It is not a vanity project. That framing is a comfort blanket the European press wraps around itself to avoid thinking.

It is not a retirement home. Brazilian and African players in their twenties are signing there. Several have refused European offers to do so.

What the Saudi Pro League actually is, is a long-term recalibration of where elite football is allowed to exist. Saudi Arabia is not trying to replace the Premier League. It is trying to make sure that when the next generation of stars considers their options, Riyadh is on the list of serious destinations alongside Madrid and Manchester.

That is a fifty-year project. The Europeans are evaluating it on two-year cycles.

The criticism that the football is poor quality is partially true and increasingly outdated. Watch a top-half Saudi match now versus eighteen months ago. The level has risen. The marquee players have raised the floor by demanding more from their teammates.

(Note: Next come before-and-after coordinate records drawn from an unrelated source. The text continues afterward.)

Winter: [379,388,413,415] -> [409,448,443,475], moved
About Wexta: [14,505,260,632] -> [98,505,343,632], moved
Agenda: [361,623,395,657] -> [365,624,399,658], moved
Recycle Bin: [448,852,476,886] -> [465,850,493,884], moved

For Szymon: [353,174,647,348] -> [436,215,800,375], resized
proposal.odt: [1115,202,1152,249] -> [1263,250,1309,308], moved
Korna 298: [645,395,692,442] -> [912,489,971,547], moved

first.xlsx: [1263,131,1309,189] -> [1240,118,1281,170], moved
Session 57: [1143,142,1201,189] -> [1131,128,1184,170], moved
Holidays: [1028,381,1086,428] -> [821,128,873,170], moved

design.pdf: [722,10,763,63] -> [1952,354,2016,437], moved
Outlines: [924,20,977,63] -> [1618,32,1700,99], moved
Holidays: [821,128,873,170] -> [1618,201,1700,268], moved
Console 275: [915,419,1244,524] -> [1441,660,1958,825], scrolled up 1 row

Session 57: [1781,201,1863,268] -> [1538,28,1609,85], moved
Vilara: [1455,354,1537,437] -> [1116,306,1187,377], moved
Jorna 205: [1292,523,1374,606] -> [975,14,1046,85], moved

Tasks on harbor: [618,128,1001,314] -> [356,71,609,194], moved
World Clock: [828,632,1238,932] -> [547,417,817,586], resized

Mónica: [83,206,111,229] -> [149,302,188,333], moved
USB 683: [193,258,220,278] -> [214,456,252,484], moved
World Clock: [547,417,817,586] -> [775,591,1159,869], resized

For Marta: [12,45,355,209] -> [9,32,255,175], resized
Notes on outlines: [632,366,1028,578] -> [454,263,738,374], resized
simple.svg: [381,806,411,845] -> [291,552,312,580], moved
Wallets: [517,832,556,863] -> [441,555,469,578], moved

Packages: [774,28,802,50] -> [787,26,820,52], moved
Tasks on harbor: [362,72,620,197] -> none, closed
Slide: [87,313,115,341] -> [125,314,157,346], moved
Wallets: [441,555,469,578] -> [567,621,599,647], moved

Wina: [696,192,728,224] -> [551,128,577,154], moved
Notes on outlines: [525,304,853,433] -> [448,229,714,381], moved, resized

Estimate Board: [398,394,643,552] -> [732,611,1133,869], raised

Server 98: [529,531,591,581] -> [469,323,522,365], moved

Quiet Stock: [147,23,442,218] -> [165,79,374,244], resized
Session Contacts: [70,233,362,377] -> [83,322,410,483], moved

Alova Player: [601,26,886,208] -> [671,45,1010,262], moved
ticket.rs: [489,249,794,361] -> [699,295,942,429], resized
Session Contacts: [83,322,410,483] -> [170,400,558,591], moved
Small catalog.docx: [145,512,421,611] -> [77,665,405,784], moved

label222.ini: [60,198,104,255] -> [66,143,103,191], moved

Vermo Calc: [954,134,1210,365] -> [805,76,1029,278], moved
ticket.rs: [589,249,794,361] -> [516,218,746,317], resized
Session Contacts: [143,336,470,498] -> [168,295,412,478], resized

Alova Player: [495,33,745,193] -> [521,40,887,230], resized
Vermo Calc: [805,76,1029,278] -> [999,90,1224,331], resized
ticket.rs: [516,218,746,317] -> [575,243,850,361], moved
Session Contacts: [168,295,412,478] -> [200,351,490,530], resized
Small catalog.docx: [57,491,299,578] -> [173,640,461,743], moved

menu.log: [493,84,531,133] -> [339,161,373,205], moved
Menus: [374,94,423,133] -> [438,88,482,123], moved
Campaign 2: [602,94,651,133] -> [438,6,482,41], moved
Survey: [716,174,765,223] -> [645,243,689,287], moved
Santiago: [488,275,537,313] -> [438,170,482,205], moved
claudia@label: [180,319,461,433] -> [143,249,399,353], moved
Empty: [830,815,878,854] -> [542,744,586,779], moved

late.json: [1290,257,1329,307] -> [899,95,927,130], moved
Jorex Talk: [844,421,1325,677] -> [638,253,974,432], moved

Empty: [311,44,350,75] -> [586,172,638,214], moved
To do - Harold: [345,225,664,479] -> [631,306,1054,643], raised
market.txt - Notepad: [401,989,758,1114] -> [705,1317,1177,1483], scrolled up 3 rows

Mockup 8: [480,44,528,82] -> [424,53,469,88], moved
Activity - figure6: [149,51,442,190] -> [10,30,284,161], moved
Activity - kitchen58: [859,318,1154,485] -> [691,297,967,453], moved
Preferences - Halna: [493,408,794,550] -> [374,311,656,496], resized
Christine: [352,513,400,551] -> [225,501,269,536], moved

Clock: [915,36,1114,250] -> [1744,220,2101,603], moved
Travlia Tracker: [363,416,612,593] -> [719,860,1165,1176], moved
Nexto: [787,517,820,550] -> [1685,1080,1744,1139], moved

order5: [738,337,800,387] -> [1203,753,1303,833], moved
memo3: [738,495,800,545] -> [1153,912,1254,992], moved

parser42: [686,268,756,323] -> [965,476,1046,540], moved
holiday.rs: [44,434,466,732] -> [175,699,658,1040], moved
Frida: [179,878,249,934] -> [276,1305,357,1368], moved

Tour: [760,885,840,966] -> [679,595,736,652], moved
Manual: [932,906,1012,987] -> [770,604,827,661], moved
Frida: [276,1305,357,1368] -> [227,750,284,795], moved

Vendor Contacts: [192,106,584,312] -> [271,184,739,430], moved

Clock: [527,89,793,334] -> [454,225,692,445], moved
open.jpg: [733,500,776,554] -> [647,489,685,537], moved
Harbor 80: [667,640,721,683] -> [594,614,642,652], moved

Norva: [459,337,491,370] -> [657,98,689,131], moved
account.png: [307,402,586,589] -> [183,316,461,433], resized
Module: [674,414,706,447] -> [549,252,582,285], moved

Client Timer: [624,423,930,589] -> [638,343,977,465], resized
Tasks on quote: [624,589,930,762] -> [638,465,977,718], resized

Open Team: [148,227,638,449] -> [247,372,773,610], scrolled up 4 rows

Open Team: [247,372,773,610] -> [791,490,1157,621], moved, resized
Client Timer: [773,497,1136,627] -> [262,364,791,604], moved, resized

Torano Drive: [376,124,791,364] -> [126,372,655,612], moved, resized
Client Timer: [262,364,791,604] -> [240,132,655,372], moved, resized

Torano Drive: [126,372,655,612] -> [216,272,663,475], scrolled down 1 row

The stadium experience has been rebuilt. Television production matches European standards.

What it lacks is history, which cannot be bought, and competitive depth, which is being purchased in instalments.

The European response has been to mock and to dismiss. This is the same response the Premier League got from Italy in the early 1990s. It is the same response La Liga got from England in the 2000s. Mockery from incumbents is the standard prelude to displacement, not evidence against it.

Whether the Saudi project succeeds depends on whether they keep investing past the point where the European press stops finding it interesting. Everything I have seen suggests they will.